Jamal Lowe’s rise to prominence is testament to hard work and dedication

For a period in his career, Jamal Lowe probably would have laughed if you’d said that he’d be playing in the Championship a few years later. An unfulfilled youth career at Barnet resulted in a plethora of different loan moves, switching from club to club like the proverbial journeyman.

However, after finally finding his feet at non-league Hampton & Richmond Borough, Lowe soon earned a move to League Two’s Portsmouth, where he helped the club win promotion and establish themselves in the third tier. It was a meteoric rise for a player who at one stage appeared to be running out of time to fulfil his potential.

Lowe now finds himself at Championship side Wigan Athletic, and has become one of the EFL’s stand-out talents. The speedy, tricky winger plays with the kind of freedom that belies the struggles of his early career. In fact, overcoming those obstacles seem to have loosened whatever inhibitions once plagued the now 25-year-old.

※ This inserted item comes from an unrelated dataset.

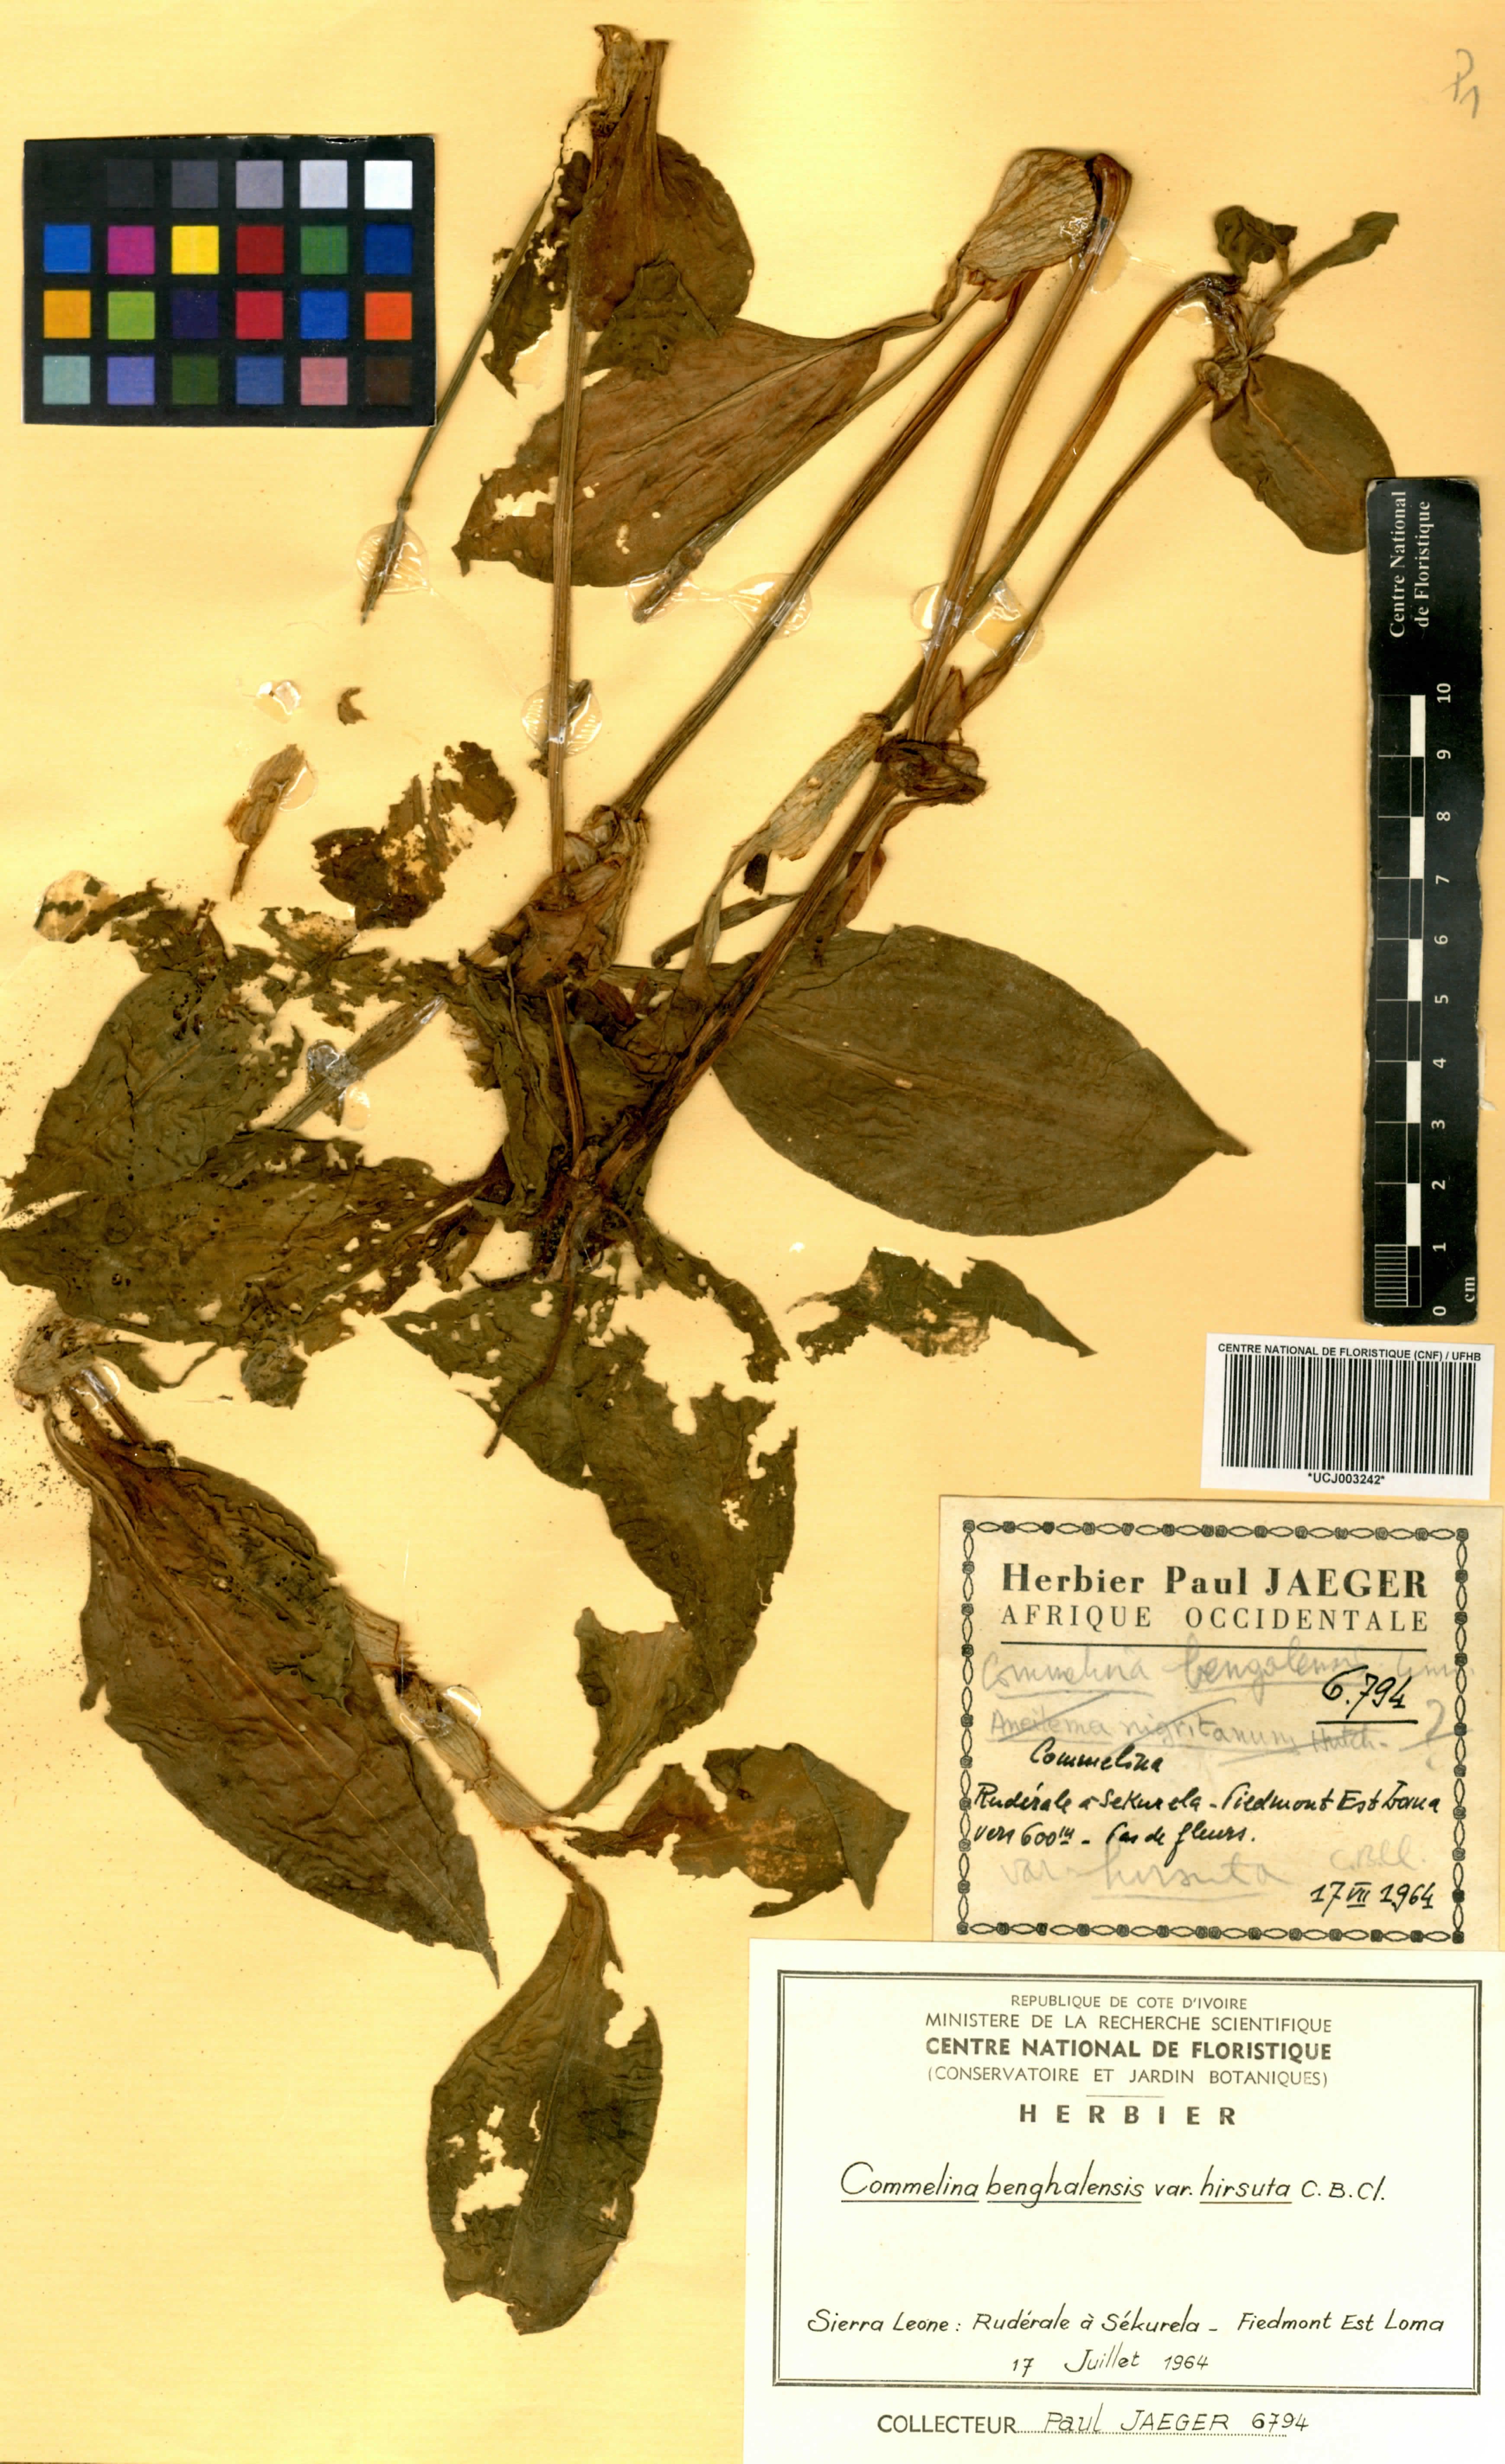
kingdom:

During the time in which he was being shipped out to various non-league clubs on loan, Lowe worked as a P.E. teacher to ensure he could pay his bills. In an interview with the Daily Telegraph, Lowe said: “You can stand in front of a group of 20 kids and they don’t care what you have to say and then go to Fratton Park and there’s 18,000 people there, all anticipating a good performance. I’d say they are both as hard as each other.”

It is perhaps from that point of understanding that Lowe has achieved his success. Many footballers can become so enveloped in their own sporting prospects, so obsessed with the bubble that is the professional game, that they can forget there is a world outside of football. Lowe’s experience of working a normal job has undoubtedly given him a more rounded perspective.

His move to Wigan is the latest step in a career that lately has represented a steep upward trajectory. You will find the English Championship odds do not list the Latics as promotion favourites – rather at the time of writing they are hovering around the relegation zone – but at this early stage Lowe and his teammates have plenty of time to rise up the table.

Indeed, for the sake of Lowe’s career progression, it is important for him to be at a Championship club where he can be sure of game time. The prospects of many players have stalled as a result of making the wrong move, of joining a club where minutes will be limited. Wigan seems like a good base from which Lowe can continue to improve.

Despite being limited to substitute appearances in the first few games of the season, he has established himself in Wigan’s starting XI, and will be hoping that the step up to the Championship will not be a step too soon. There is little evidence to suggest that will be the case though, and after three seasons of success perhaps a relegation scrap would help Lowe develop the battle-hardened nous that is required in the tough school that is the Championship.

There were heady days at Portsmouth when Lowe was running the Fratton Park wing, rising up from League Two and into League One. In many ways the resurgence of his club at the time mirrored his own personal ascension from the ashes of those frequent loan moves. His success was a just reward for a player who lives, speaks and plays in all the right ways.

In that Telegraph interview, Lowe is keen to assert that money is not a driving factor in his life, that there are things more important than one’s bank balance, the shoes on their feet or the car on their drive. The goal for him is always to improve. Having got this far where it once seemed so unlikely, Lowe takes pleasure in the journey that has brought him this far and stretches out further before him. It’s been a long and winding road so far, but he is all the stronger for it.